For the last 10-plus years, BBC Radio 1’s Live Lounge has been a proving ground for musicians from almost every walk of life. Not in the sense that it makes or breaks careers, but it’s a place where an artist or band’s talents are truly tested. Making music in a studio is one thing, but performing both your own and somebody else’s material in a setting where no crowd can drown out your flaws is another.
Some artists swim (like Childish Gambino, who delivered a gorgeous cover of PM Dawn’s "I'd Die Without You”) and others sink (like when Justin Bieber siphoned all the soul out of Tupac’s “Thugz Mansion”). During his first visit to Radio 1's Piano Session, a complement to their Live Lounge series, Mick Jenkins dives head-first into the deep end and comes up doing butterfly stroke.
For his customary cover, the 25-year-old emcee shows off his impeccable taste and chooses Jill Scott’s “It’s Love,” taken from her debut album Who Is Jill Scott? Words and Sounds Vol. 1. Joined only by a pianist, Mick flips Ms. Scott’s groovy original into a slower, more solemn ballad. What he lacks in vibrancy, though, he makes up for with raw soul; his soothing voice quivering over the keys with a delicate beauty. “Ugh, sound like Jill Scott, don’t I?” Mick jokes.

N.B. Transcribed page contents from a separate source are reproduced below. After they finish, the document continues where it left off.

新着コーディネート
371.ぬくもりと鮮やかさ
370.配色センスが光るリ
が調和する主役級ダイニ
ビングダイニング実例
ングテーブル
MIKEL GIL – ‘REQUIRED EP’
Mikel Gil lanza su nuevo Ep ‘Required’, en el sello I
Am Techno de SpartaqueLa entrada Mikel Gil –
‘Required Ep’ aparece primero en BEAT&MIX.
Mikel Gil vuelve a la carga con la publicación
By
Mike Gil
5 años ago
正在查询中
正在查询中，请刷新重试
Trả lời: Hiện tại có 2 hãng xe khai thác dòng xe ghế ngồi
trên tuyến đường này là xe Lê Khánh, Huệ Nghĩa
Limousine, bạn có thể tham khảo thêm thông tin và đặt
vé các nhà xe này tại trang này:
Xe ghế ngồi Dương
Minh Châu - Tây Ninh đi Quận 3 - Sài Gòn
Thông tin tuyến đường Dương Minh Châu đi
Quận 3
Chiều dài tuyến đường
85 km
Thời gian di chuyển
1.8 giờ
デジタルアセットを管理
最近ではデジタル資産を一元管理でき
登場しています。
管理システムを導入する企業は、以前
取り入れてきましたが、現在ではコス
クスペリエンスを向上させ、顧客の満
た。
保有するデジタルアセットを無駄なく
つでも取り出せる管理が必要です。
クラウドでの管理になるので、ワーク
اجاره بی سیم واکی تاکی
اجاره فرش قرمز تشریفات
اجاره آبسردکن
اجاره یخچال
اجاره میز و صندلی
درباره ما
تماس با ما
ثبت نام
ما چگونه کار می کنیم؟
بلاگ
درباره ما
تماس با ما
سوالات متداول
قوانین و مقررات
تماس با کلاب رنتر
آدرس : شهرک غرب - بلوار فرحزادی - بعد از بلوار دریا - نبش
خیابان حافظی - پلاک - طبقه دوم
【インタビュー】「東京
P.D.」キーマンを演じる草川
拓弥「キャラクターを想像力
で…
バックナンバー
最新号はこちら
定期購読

However, the real “holy shit!” moment comes when Mick Jenkins performs a stripped-down version of “Fucked Up Outro,” the closing track on his recently released album The Healing Component. The song is essentially a rebuttal against those who neglect and disrespect him in his mission to heal the youth, filled with crafty wordplay and double entendres that’ll make you do a double-take (“Please don't confuse shade with the shadows from dim lights / I been bright / I been in spaces dark as midnight / My pen write on both / My insight on both is skin tight”).
The only thing more compelling than Mick’s pen, however, is his stage presence.
As the Live Lounge pianist tugs at your heart strings with every key, Mick merges his two “Outro” verses into a powerful spoken word poem. His flow is unpredictable, stopping after one line before racing through three or four at a time. His pauses are longer here than on the album, giving even more weight to his words: “If you don't give me credit for nothing but making kids in Chicago drink more water, I proved that already, I'm someone with influence who will use that to better the youth...And that don't make me better than you.”
After finishing his written rhymes, Mick caps off a truly captivating performance by singing an improvised outro. “I feel so misunderstood out here losing my mind / I think somebody missed the point,” he croons, before stepping away from the mic and taking a sip of water.
He may feel misunderstood and underrated, but if his Live Lounge performance proves anything his music doesn’t, it’s that Mick Jenkins is a special talent who deserves a bigger spotlight than the one he’s in right now.